(DATASET EXCERPT)

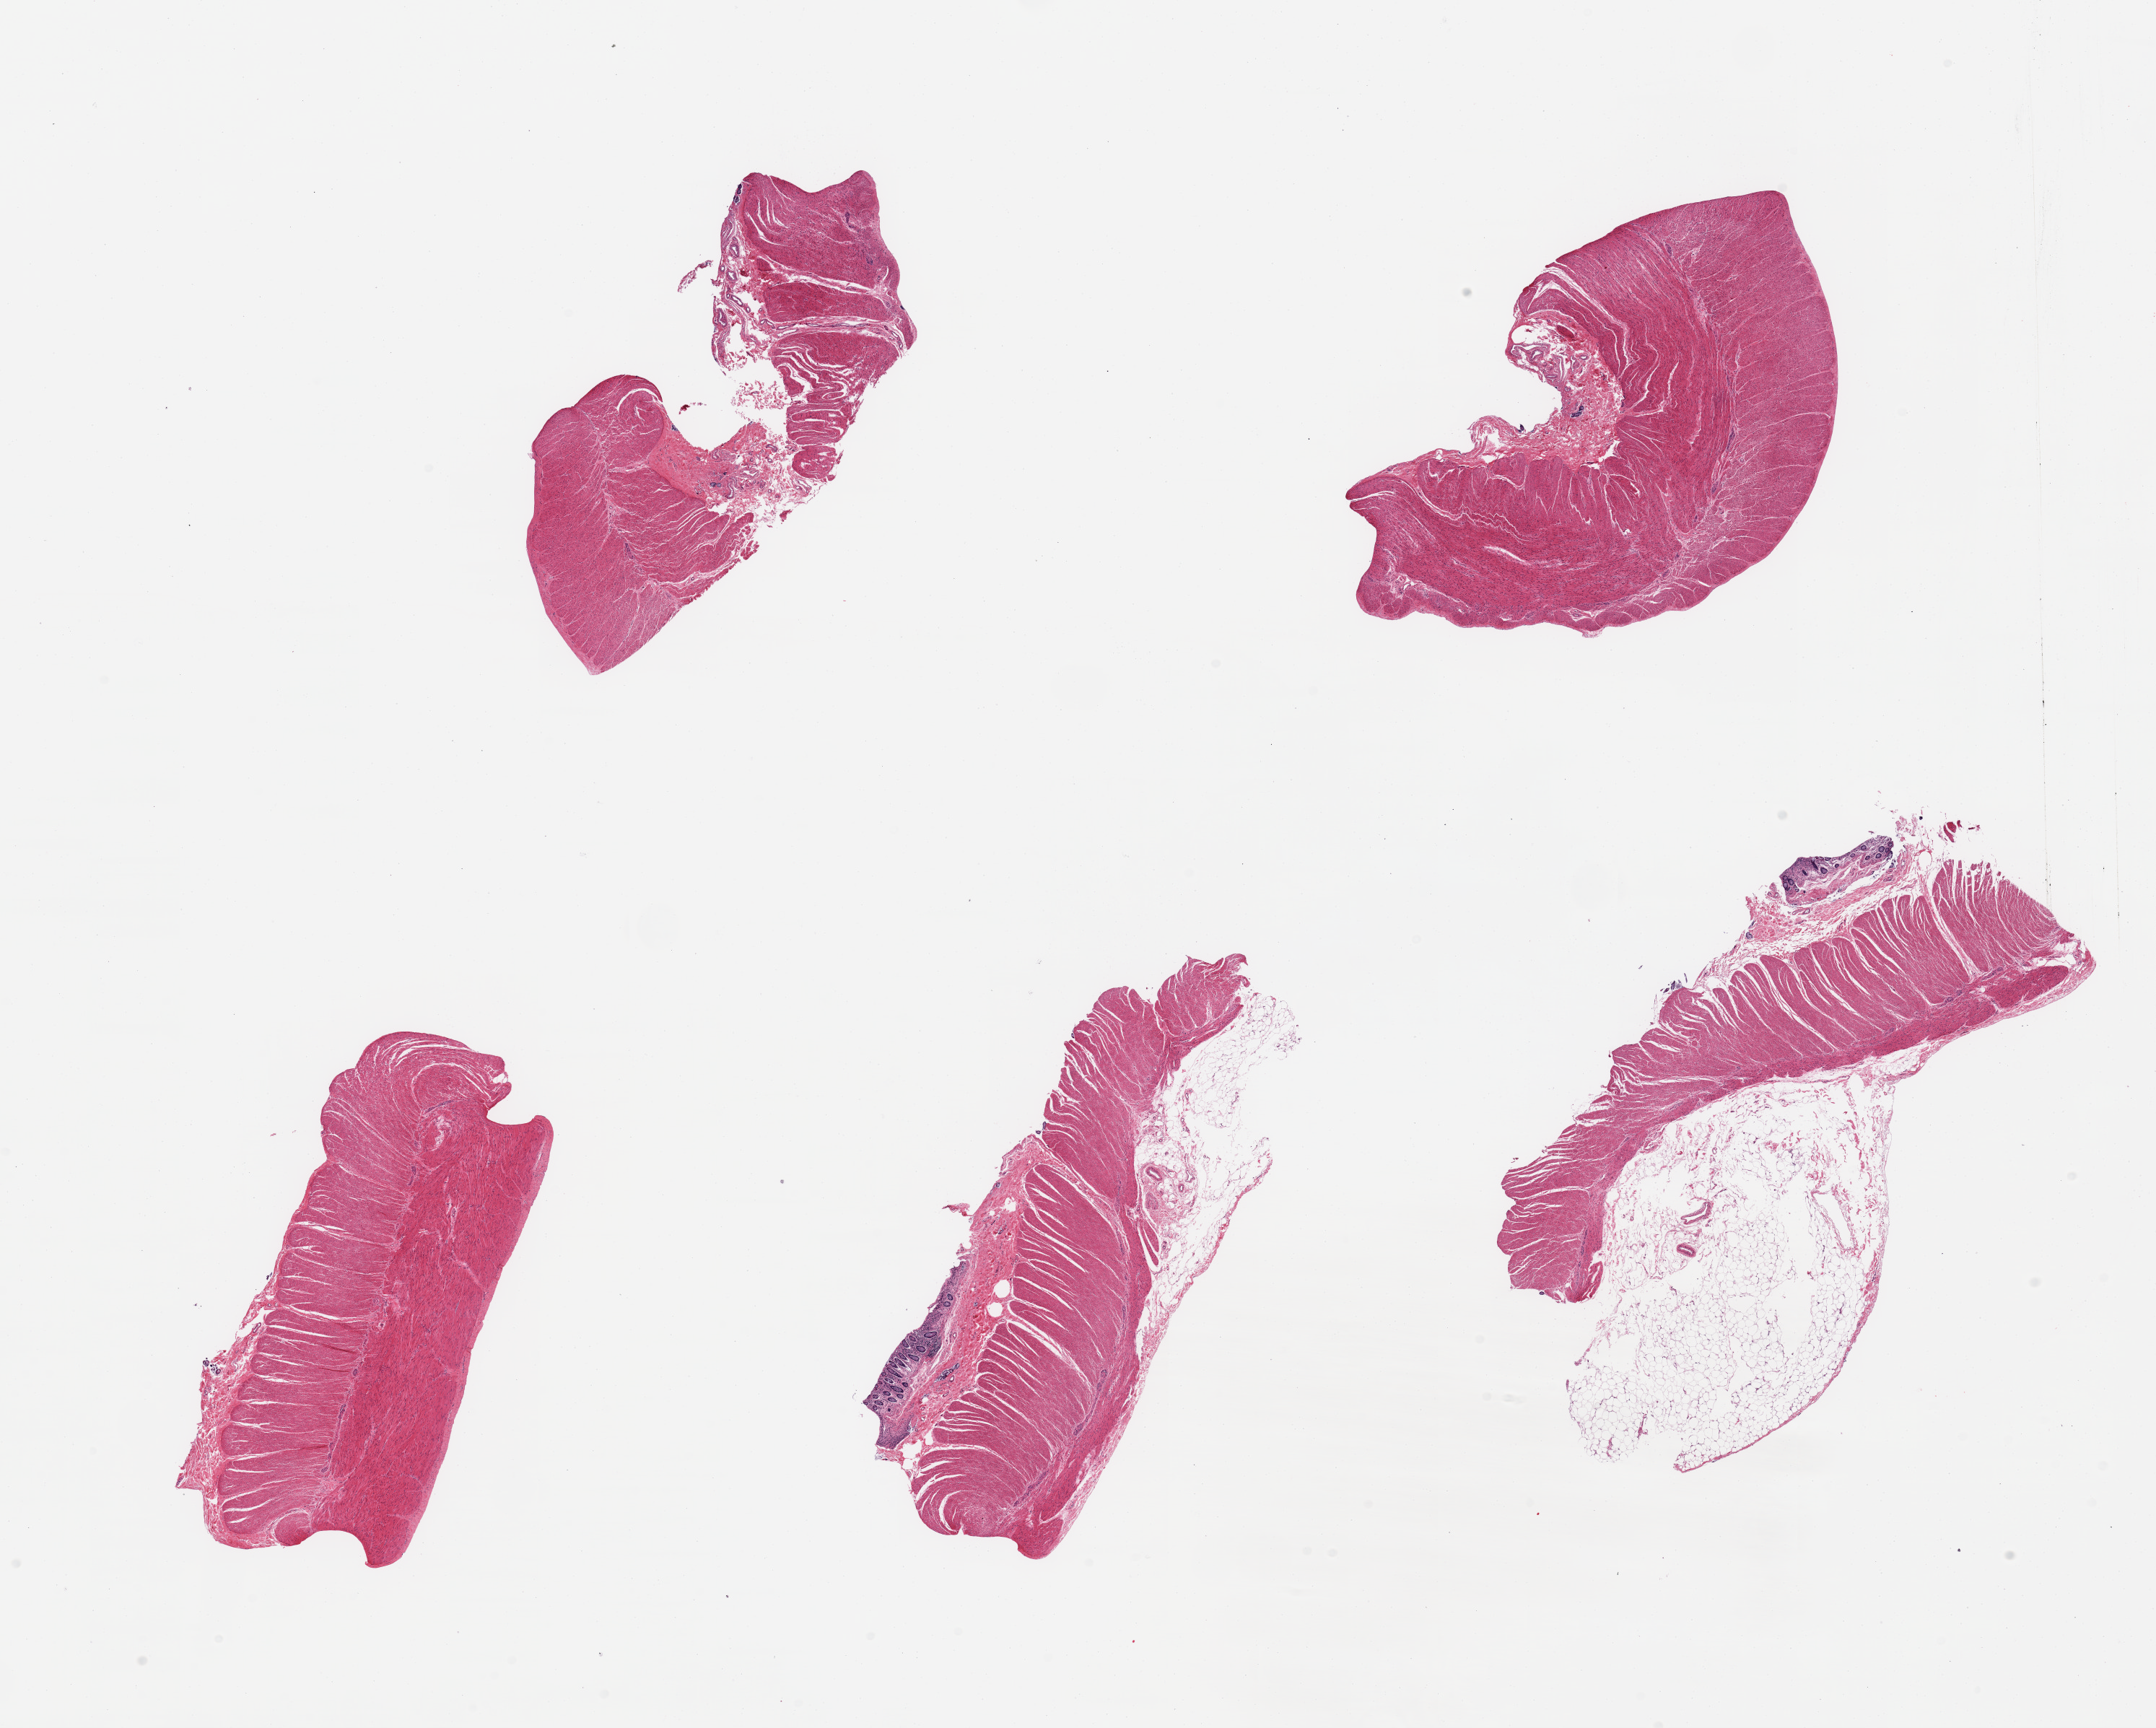
Whole-slide image, H&E stain, brightfield, a low-resolution overview of the entire scanned area, about 23.6 x 18.9 mm; PAXgene-fixed paraffin-embedded (PFPE) section; sampled site (target tissue): sigmoid colon; tissue donor sample. Donor sex: female.
Review note (as recorded): 5 pieces; two pieces with small fragments of mucosa and serosal fat.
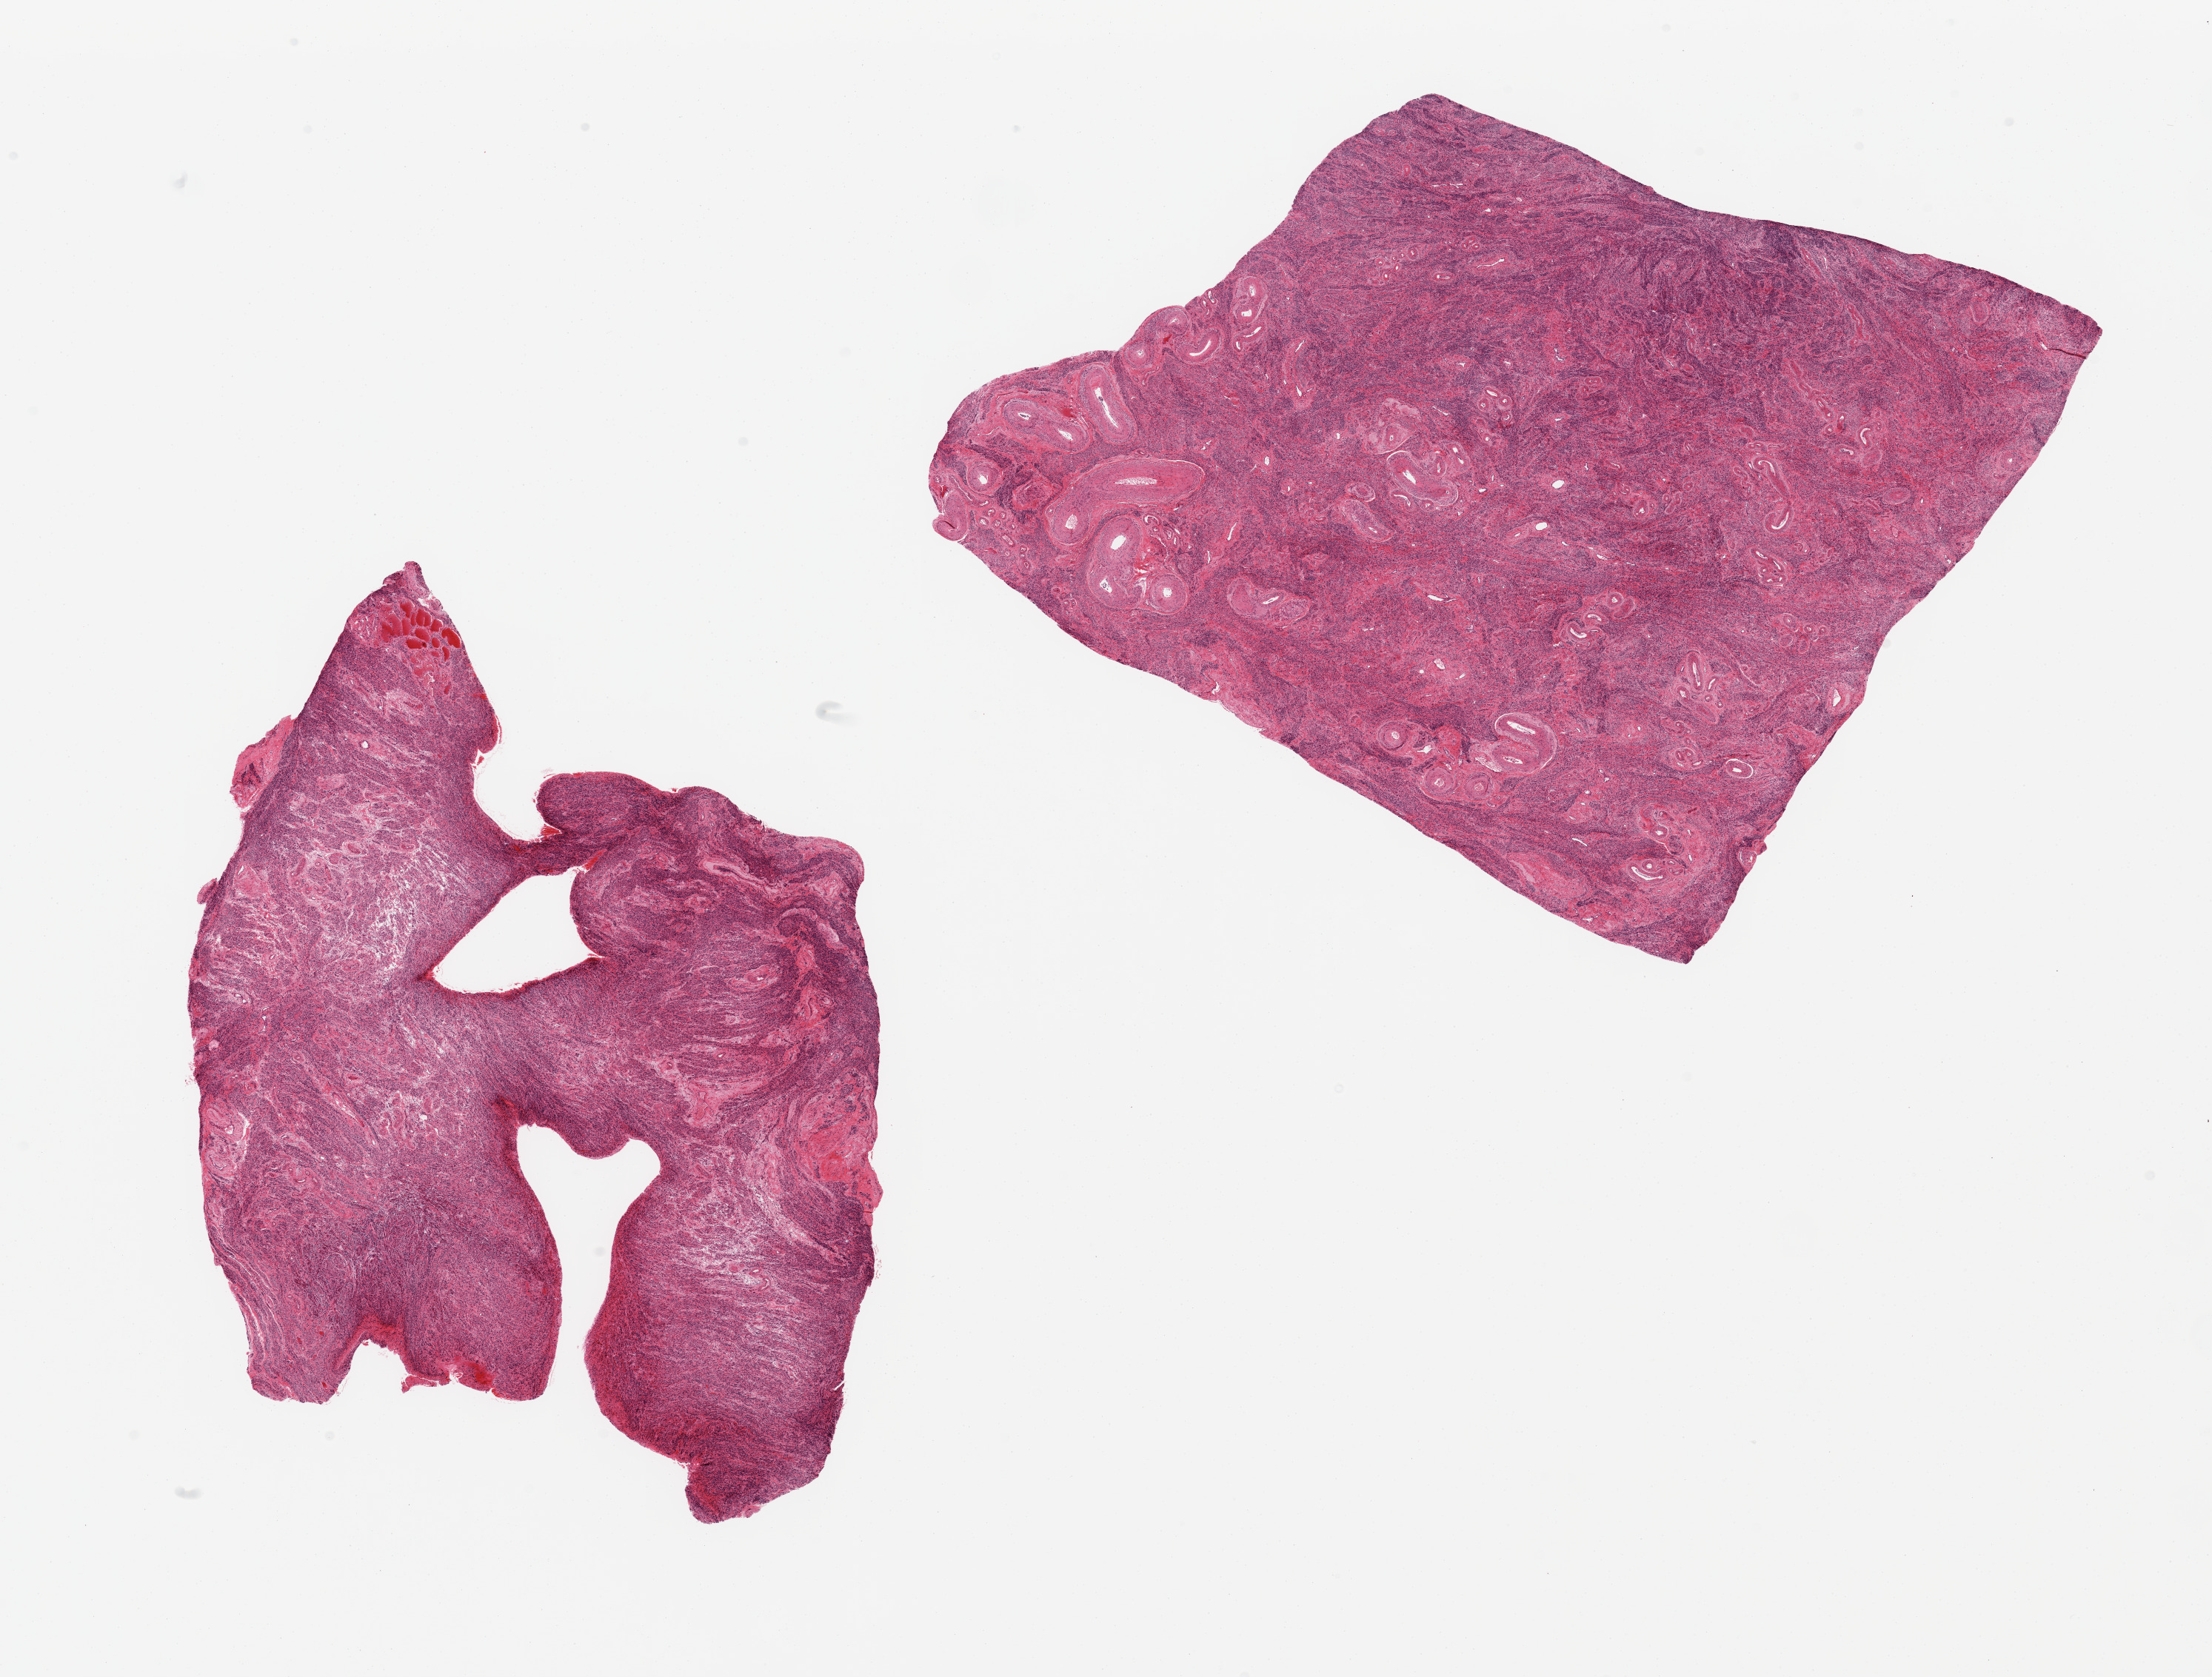
Whole-slide image, haematoxylin and eosin stain, shown as a low-resolution overview of the whole scanned area (about 23.6 x 17.9 mm, slide scanned at 20x). PAXgene-fixed paraffin-embedded (PFPE) section. Section of uterus (target tissue). Donor tissue sample. Donor sex: female.
* review note (as recorded): 2 pieces; endometrium not included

(End DATASET EXCERPT)

- **EXERCISE DESCRIPTION**: Once the pictures are removed, print all the remaining data exactly as it stands.

- **EXPECTED ANSWER**:
Whole-slide image, H&E stain, brightfield, a low-resolution overview of the entire scanned area, about 23.6 x 18.9 mm; PAXgene-fixed paraffin-embedded (PFPE) section; sampled site (target tissue): sigmoid colon; tissue donor sample. Donor sex: female.
Review note (as recorded): 5 pieces; two pieces with small fragments of mucosa and serosal fat.
Whole-slide image, haematoxylin and eosin stain, shown as a low-resolution overview of the whole scanned area (about 23.6 x 17.9 mm, slide scanned at 20x). PAXgene-fixed paraffin-embedded (PFPE) section. Section of uterus (target tissue). Donor tissue sample. Donor sex: female.
* review note (as recorded): 2 pieces; endometrium not included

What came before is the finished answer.